_TASK GOAL:_ Scan the records below for the word "pinky". Copy each line where it appears.

_AVAILABLE RECORDS:_
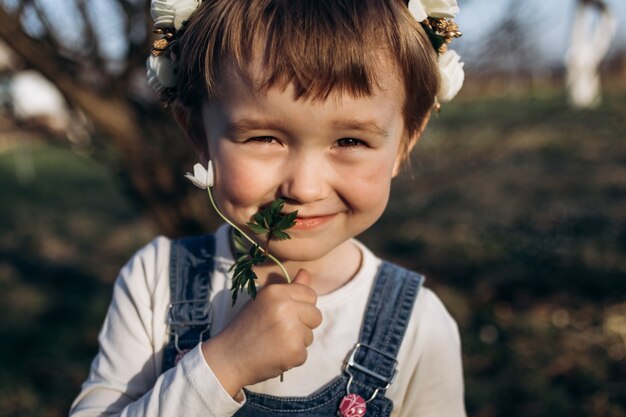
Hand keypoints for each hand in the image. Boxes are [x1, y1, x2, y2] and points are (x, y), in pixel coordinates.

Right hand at [201, 270, 321, 397]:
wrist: (229, 357)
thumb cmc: (246, 327)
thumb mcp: (264, 301)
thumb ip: (288, 287)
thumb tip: (305, 273)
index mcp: (276, 292)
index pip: (310, 295)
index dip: (302, 306)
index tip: (286, 315)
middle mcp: (285, 307)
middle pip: (316, 315)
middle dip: (303, 325)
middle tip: (280, 331)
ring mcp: (291, 330)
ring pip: (310, 336)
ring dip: (297, 342)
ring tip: (274, 342)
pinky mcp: (294, 351)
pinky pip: (304, 353)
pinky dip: (292, 357)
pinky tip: (275, 355)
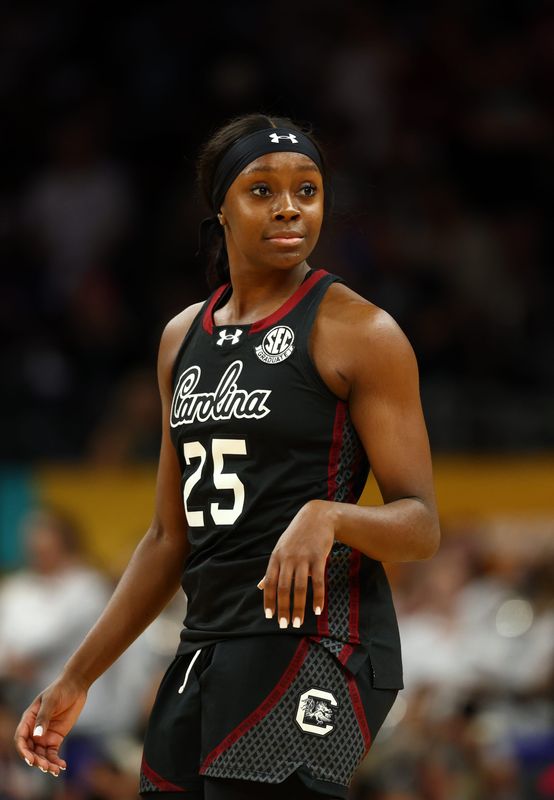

_COMPLETED TASK:_
pinky mcp: (294, 351)
pinky pip: (304, 353)
pinky dip: (292, 357)
pinky tip: (275, 355)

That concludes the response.